Extracted material —
# # #

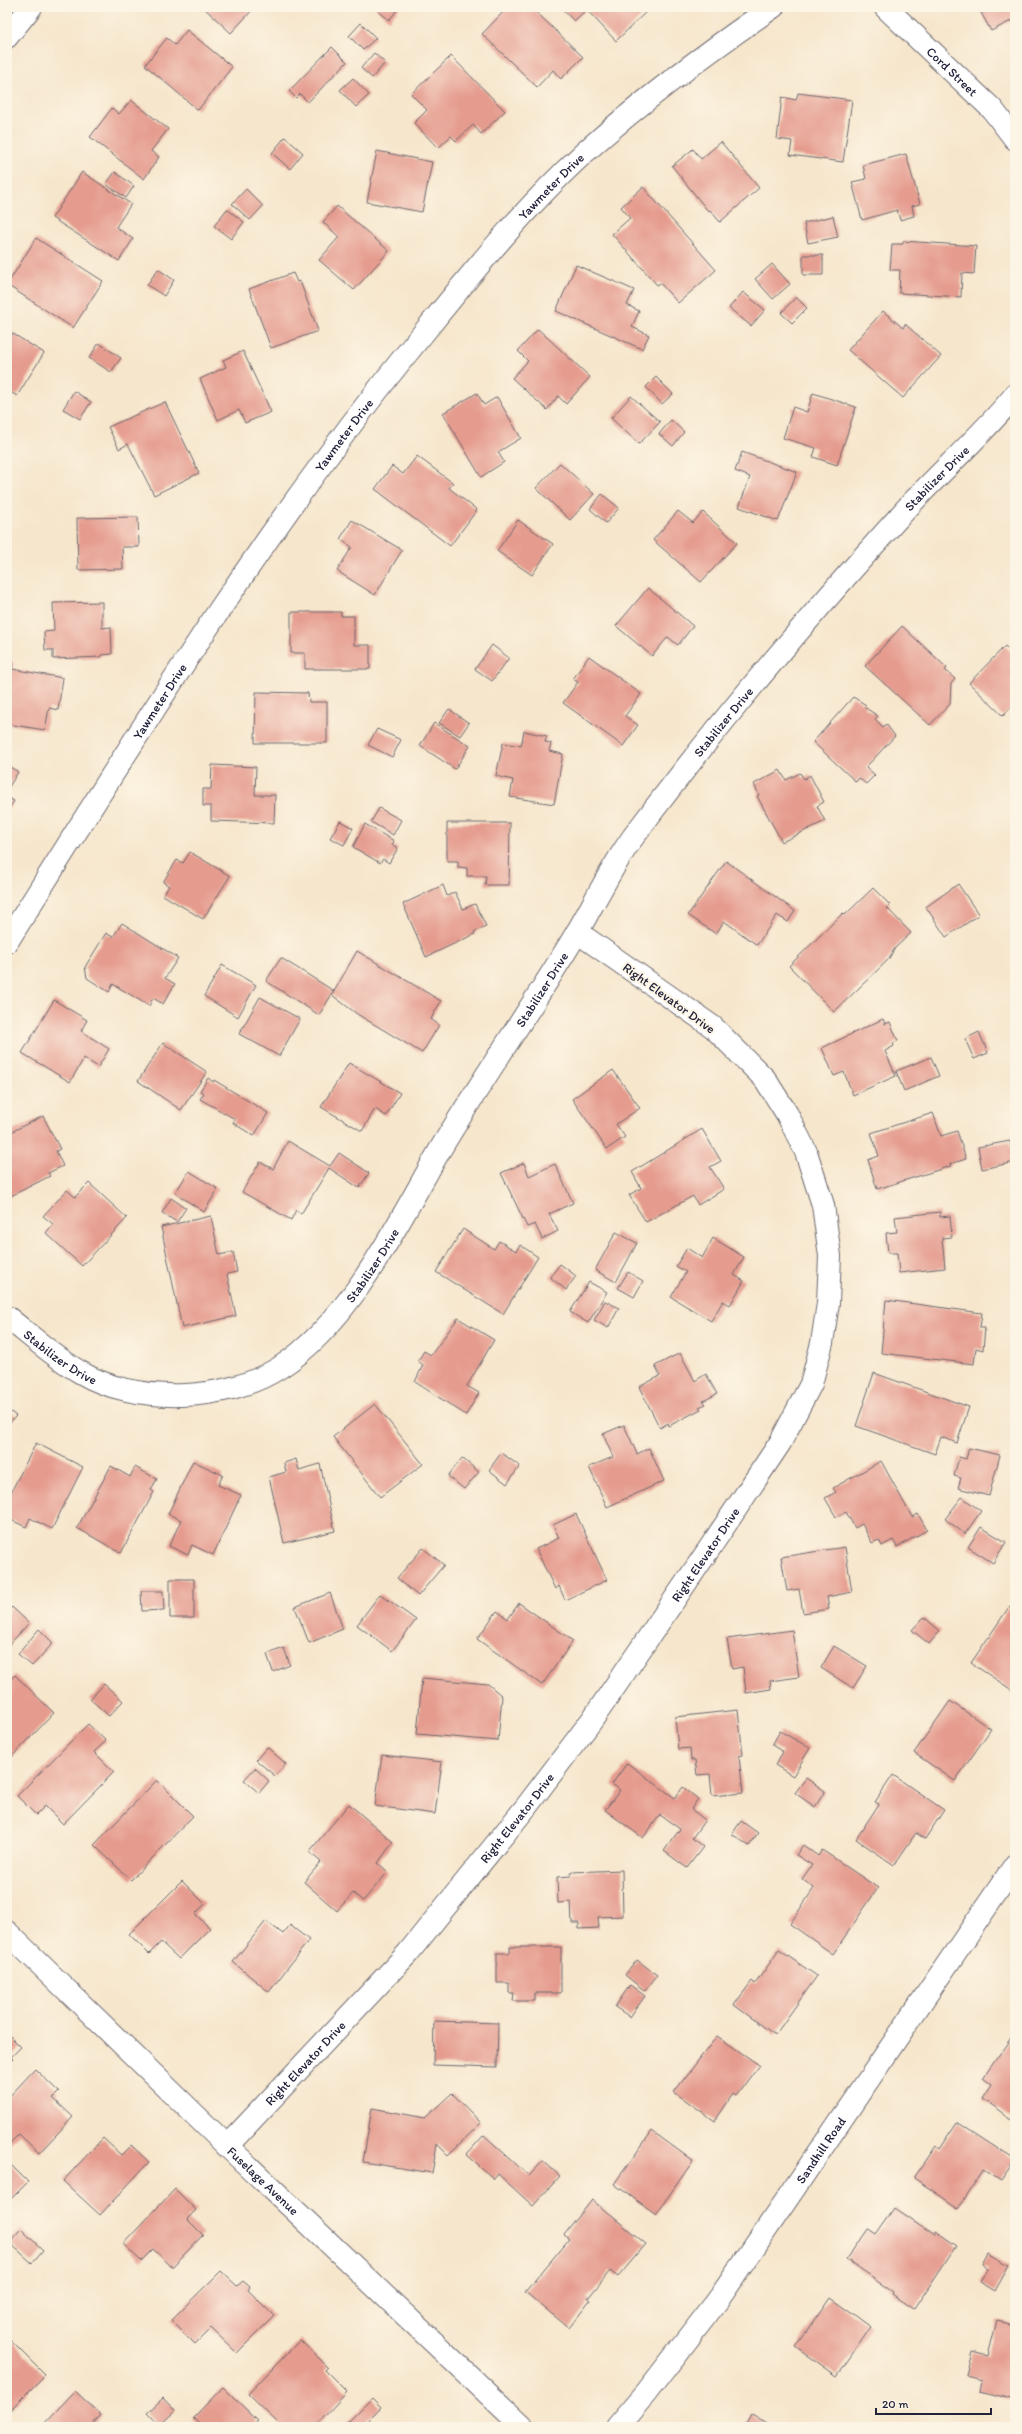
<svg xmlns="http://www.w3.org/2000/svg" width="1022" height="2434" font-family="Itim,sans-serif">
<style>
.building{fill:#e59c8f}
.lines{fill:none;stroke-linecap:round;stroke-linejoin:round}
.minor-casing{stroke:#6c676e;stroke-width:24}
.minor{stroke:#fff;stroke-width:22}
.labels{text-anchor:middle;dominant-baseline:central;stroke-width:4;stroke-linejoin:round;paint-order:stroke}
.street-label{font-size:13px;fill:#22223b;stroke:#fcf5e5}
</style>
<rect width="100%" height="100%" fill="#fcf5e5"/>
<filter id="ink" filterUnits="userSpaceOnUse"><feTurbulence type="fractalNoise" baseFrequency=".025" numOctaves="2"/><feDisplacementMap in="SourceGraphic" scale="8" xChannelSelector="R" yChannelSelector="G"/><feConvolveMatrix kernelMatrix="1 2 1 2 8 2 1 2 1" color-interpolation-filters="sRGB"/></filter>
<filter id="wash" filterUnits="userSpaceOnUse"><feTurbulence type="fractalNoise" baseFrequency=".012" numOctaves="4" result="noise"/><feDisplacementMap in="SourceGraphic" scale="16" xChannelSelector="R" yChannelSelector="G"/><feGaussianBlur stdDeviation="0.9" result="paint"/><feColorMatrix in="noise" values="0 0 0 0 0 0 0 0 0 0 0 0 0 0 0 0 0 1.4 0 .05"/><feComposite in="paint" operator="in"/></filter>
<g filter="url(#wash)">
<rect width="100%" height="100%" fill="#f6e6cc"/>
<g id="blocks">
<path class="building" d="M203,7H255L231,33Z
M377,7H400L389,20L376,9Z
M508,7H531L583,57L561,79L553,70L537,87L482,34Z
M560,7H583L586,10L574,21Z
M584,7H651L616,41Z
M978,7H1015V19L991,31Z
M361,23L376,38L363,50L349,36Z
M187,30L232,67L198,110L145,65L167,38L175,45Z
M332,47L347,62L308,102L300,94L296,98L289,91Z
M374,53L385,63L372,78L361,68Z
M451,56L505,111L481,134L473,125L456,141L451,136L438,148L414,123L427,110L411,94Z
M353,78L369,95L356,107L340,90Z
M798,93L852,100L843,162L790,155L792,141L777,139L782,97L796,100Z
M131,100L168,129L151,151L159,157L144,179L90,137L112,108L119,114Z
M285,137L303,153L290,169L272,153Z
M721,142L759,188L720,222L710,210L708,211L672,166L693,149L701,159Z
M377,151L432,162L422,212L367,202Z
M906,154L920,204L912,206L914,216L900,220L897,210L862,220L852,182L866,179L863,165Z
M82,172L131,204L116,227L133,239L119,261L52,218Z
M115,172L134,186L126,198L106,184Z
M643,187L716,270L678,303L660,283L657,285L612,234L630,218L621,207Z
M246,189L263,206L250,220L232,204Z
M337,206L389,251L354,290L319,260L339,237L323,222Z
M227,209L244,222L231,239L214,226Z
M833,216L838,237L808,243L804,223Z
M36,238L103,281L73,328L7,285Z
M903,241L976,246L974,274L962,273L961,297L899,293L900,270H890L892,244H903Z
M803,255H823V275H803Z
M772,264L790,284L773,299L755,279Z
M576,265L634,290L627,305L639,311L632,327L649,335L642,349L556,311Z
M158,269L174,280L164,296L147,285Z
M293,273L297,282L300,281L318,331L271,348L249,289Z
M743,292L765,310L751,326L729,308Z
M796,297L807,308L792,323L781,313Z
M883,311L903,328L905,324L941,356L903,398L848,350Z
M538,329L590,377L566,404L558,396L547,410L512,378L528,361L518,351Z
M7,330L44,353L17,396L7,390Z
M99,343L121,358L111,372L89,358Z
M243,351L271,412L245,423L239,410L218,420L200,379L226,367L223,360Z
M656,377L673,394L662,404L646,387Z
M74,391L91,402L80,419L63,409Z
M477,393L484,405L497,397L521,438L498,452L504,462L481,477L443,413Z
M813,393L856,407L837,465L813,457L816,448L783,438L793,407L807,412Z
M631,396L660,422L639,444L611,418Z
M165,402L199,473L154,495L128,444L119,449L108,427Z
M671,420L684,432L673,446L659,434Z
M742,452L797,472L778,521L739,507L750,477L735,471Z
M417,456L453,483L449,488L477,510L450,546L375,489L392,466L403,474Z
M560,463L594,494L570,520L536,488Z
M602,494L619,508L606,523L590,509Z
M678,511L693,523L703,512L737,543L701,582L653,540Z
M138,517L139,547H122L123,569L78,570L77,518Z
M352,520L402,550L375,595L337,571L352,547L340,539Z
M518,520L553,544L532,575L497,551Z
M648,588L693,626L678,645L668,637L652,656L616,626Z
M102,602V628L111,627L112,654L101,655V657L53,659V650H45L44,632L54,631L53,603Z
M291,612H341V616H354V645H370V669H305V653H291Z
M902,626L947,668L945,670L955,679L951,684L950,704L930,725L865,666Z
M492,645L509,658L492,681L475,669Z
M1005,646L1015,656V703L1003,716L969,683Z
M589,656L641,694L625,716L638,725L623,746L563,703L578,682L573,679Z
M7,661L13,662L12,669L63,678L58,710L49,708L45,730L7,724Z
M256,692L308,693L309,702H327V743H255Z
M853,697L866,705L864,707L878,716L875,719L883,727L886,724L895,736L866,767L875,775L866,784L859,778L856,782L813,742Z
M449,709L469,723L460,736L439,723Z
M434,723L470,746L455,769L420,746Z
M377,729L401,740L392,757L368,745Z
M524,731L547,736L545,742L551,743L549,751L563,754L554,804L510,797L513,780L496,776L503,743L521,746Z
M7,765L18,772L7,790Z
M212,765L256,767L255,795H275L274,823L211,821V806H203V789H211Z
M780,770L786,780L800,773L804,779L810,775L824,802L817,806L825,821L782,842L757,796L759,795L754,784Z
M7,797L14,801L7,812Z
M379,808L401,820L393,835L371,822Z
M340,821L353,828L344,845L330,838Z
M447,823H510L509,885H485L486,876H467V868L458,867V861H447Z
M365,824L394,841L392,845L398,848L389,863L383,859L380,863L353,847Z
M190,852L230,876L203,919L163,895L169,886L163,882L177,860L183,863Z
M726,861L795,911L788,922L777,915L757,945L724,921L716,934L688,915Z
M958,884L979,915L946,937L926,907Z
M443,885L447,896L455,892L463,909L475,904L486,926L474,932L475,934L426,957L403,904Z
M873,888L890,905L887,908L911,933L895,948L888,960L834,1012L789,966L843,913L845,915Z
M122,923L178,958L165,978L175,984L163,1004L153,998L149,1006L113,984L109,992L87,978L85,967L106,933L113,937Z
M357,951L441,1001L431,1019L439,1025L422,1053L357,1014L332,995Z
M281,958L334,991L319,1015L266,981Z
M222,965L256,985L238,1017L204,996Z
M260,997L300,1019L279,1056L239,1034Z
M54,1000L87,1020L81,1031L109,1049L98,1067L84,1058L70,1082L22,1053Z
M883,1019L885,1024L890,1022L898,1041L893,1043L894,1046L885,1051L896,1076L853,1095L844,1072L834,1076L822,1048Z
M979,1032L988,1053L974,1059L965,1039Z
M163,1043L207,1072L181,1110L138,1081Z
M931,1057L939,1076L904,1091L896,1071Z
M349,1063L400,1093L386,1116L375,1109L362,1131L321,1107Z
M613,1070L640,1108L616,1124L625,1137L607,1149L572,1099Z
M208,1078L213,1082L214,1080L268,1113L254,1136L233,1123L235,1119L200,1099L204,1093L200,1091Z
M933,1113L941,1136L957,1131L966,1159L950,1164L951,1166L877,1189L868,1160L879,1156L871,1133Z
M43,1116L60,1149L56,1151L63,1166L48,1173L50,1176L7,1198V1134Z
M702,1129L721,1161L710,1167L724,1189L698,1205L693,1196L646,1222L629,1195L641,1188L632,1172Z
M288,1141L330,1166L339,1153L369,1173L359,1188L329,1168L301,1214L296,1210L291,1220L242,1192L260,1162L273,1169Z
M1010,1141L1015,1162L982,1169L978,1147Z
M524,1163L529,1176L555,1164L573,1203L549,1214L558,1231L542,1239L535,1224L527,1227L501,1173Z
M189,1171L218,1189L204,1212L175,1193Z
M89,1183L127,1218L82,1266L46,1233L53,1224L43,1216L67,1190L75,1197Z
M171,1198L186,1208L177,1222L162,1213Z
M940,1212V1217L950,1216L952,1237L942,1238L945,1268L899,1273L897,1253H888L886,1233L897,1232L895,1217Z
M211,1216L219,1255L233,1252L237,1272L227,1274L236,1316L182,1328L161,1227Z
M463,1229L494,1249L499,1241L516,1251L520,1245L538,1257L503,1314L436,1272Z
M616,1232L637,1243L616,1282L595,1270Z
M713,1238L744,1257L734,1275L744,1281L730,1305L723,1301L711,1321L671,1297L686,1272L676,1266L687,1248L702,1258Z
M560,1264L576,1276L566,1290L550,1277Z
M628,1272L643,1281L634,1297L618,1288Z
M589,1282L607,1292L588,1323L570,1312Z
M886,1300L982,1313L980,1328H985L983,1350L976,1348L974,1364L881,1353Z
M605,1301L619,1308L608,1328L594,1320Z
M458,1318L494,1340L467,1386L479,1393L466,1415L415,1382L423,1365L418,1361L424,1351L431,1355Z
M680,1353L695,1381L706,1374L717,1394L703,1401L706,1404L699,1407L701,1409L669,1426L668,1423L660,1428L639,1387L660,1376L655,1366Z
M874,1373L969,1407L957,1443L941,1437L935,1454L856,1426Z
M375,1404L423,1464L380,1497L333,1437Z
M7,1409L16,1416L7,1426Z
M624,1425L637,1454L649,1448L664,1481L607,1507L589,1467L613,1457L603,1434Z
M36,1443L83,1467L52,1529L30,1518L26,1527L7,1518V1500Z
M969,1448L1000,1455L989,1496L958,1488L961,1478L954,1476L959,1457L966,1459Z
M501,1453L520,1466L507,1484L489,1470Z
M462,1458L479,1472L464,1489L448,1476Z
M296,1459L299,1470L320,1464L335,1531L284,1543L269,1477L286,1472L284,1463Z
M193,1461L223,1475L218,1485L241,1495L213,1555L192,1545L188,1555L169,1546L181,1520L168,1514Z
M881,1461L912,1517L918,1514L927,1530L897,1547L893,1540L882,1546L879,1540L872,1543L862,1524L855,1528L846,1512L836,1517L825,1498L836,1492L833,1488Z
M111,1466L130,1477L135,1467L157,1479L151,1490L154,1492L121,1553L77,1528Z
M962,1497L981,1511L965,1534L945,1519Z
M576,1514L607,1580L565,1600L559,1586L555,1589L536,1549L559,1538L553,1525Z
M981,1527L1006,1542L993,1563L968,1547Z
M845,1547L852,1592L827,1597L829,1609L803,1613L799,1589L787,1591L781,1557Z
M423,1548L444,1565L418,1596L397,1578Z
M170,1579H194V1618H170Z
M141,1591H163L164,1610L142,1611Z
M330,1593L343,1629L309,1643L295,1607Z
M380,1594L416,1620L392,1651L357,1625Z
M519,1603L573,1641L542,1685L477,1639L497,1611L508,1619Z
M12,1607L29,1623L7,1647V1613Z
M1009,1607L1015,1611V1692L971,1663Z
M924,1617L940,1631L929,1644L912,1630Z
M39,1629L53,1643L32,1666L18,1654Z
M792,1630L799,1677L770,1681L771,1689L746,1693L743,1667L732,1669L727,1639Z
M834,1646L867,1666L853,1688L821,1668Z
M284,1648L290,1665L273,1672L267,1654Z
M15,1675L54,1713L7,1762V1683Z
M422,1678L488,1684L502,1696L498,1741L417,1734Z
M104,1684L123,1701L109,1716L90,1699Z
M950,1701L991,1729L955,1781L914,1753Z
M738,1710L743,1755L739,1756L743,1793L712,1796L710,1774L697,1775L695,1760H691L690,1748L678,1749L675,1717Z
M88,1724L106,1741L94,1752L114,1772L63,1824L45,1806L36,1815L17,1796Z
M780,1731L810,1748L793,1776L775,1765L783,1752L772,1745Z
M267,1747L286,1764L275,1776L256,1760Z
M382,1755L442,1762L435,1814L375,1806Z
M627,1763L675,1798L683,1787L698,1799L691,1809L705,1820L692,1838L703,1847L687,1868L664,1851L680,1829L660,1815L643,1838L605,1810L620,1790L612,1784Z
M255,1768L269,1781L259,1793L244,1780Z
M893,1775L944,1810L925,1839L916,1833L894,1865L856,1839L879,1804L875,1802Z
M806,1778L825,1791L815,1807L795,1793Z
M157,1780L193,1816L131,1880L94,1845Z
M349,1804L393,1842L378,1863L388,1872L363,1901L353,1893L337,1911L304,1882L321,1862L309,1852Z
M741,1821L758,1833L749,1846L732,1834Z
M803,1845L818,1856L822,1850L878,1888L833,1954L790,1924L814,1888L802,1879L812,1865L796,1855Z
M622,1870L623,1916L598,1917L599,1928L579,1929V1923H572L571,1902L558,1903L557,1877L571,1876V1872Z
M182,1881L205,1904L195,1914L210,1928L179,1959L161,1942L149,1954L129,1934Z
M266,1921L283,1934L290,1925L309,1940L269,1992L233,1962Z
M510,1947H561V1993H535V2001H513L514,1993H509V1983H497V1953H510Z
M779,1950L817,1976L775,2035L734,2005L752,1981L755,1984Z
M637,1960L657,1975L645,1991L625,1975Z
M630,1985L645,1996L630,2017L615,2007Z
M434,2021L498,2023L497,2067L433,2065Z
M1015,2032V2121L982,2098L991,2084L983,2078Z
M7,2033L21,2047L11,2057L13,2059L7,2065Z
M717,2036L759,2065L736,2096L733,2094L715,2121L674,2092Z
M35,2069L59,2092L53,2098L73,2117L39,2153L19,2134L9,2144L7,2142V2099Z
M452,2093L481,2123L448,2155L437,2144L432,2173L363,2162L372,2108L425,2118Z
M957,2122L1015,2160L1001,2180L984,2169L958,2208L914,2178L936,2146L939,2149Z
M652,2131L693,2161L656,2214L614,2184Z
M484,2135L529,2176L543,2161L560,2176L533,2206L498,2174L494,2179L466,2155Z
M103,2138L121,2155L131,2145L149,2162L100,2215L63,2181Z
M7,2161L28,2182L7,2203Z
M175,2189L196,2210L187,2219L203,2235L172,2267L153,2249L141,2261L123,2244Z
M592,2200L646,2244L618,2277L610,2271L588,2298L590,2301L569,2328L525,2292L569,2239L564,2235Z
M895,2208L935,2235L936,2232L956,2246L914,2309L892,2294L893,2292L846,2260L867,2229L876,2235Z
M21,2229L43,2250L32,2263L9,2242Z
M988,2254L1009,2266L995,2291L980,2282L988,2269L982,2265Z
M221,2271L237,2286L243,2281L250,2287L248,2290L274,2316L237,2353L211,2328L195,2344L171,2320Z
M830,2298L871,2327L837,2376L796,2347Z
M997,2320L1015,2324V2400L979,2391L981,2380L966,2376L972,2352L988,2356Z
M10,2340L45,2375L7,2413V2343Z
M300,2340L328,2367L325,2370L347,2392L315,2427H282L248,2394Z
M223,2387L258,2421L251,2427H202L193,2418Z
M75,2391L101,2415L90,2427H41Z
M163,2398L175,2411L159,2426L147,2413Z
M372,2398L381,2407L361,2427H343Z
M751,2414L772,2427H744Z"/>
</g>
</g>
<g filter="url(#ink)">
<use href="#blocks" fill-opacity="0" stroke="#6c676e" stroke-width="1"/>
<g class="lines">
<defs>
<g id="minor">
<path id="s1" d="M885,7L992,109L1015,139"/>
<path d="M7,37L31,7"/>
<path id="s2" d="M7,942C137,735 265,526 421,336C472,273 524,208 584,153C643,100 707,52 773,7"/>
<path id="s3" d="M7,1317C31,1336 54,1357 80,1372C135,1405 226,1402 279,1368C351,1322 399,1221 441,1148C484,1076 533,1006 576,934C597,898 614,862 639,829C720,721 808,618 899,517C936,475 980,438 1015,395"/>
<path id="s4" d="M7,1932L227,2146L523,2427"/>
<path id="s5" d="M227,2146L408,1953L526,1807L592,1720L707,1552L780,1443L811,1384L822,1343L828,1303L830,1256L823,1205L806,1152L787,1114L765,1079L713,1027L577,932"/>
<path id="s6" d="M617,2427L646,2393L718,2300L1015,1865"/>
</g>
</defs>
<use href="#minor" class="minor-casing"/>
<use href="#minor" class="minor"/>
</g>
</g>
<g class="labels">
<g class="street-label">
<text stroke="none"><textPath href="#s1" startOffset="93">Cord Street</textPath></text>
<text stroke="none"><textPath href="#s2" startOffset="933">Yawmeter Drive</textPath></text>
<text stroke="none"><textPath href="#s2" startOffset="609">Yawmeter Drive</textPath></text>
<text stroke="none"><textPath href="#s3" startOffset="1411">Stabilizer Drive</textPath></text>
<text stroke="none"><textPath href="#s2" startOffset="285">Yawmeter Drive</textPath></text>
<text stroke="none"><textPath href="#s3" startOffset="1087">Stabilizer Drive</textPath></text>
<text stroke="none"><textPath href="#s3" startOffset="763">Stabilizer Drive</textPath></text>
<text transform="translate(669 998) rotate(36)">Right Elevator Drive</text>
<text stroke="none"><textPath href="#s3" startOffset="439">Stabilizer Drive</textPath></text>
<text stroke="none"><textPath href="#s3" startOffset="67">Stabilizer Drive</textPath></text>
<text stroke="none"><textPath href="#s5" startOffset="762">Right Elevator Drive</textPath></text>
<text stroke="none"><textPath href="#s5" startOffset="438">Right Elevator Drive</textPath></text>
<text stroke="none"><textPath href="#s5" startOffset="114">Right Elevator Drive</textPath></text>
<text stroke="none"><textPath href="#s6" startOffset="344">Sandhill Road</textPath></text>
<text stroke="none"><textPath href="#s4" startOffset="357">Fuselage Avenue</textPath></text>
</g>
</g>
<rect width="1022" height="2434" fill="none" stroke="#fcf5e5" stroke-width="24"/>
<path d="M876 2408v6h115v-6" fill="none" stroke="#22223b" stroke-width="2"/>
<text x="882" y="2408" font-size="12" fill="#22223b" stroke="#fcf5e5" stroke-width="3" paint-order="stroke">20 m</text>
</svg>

# # #

Prompt —
Find the word "blocks" in the records and pull out each line that has it.

Expected answer —
<g id="blocks">
<use href="#blocks" fill-opacity="0" stroke="#6c676e" stroke-width="1"/>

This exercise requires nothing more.